Filosofis itulah yang membuka mata saya tentang anak didik saya. Akhirnya saya menyadari bahwa anak itu berbeda, tidak hanya fisik tetapi juga psikisnya. Saya memahami mengapa kecepatan mereka menangkap pelajaran berbeda, mengapa mereka tidak maksimal dalam belajar, ternyata karena saya memperlakukan mereka semua sama. Padahal perlakuan kepada setiap benih harus berbeda, sesuai dengan jenis benih yang kita tanam. Kini saya mulai memandang anak didik saya dengan cara yang berbeda, saya tidak lagi marah jika mereka tidak bisa, saya harus mencari jalan agar pemahaman tersebut sampai kepada mereka., baik melalui gerakan, suara, gambar, nyayian, bahkan permainan. 

Selain hal di atas, melalui modul ini saya pun juga akhirnya bahwa pendidikan juga merupakan persemaian benih kebudayaan. Dalam konteks sosiokultural, sebagai manusia berbudaya kita hidup di tengah masyarakat yang memiliki kebiasaan-kebiasaan, aturan-aturan, dan norma-norma. 



Setiap daerah punya ciri khas dan adat istiadatnya masing-masing. Hal itulah yang seharusnya kita bawa dalam pembelajaran agar siswa tidak melupakan budaya yang sudah semakin tergerus oleh arus perkembangan zaman. Nilai-nilai luhur kebudayan mengandung banyak pesan-pesan moral yang dapat membantu pertumbuhan karakter siswa menjadi sosok berbudi pekerti luhur. Permainan-permainan tradisional juga dapat membantu siswa mengasah nilai-nilai moral. Oleh karena itu setelah mempelajari filosofi pemikiran Ki Hajar Dewantara ini saya akan melakukan perubahan dalam kelas saya. Saya akan mengajarkan mereka bagaimana kearifan lokal budaya Simeulue yang kaya akan adat dan istiadat. Semoga apa yang sudah saya pelajari benar-benar dapat saya implementasikan dalam pembelajaran di kelas. 

Minggu, 17 Maret 2024

1.1.a.3 Modul 1.1- Mulai Dari Diri-Konsep Pemikiran Ki Hajar Dewantara, Antara Harapan & Kenyataan

Sebuah refleksi kritis oleh Rini Susanti Gulo, S.Pd.
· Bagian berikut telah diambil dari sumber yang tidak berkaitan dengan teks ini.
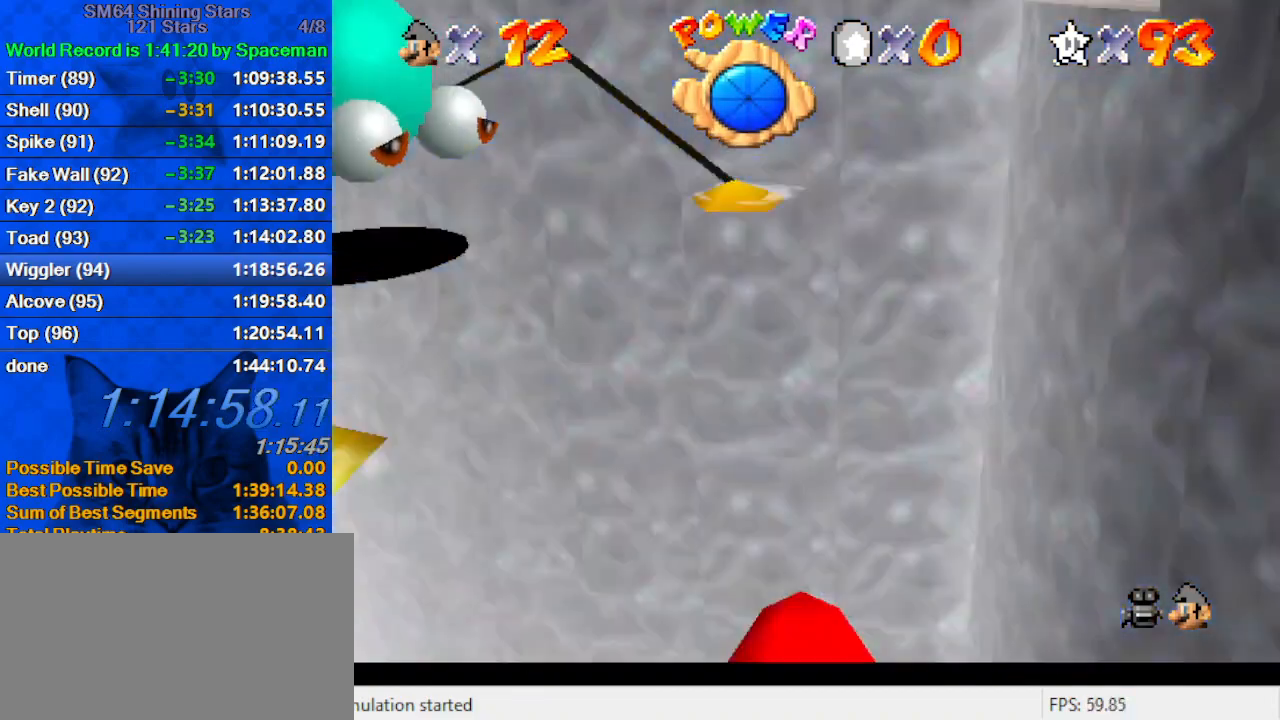
{"keys": ["down", "shift"], "events": [[200, "shift", "down"], [367, "down", "down"]]}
Ki Hajar Dewantara (KHD) adalah sosok yang memiliki pemikiran cemerlang terhadap pendidikan. Salah satu buah pemikirannya yang cukup terkenal adalah Ingarso Sung Tulada, Ing Madya Mangun Karsa, dan Tut Wuri Handayani. Slogan ini bermakna bahwa seorang pendidik harus dapat menjadi teladan, memberi semangat, dan memberikan dorongan kepada murid. 

Ki Hajar Dewantara melalui konsep pemikirannya menginginkan pendidikan yang mampu membangun manusia berkarakter, mempunyai tingkat intelektual yang baik, dan mempunyai moralitas yang tinggi Sejauh ini jika melihat keadaan pendidikan baik di tingkat nasional maupun secara khusus di SMPN 6 Teupah Selatan, konsep ini hampir saja luntur. Siswa saat ini terutama dari segi akhlak dan perilaku jauh sekali dari norma-norma kesopanan, budi pekerti yang luhur seperti yang diharapkan oleh Ki Hajar Dewantara. 

Pendidikan di Indonesia menurut saya mengalami kemerosotan moral yang drastis. Hal ini terbukti dari karakter siswa yang mudah sekali terpengaruh dengan budaya-budaya luar baik dari segi berpakaian, cara bersikap, bertutur kata, dan tentu saja perbuatan. Tidak jarang kita mendengar kasus penganiayaan, pemerkosaan, pembunuhan yang dilakukan oleh anak yang masih dalam pendidikan sekolah. Tentu hal ini adalah cerminan bagaimana pembentukan karakter siswa belum berhasil. Salah satu faktor penyebabnya menurut saya adalah karena sekolah belum menjalankan konsep pemikiran KHD secara utuh. 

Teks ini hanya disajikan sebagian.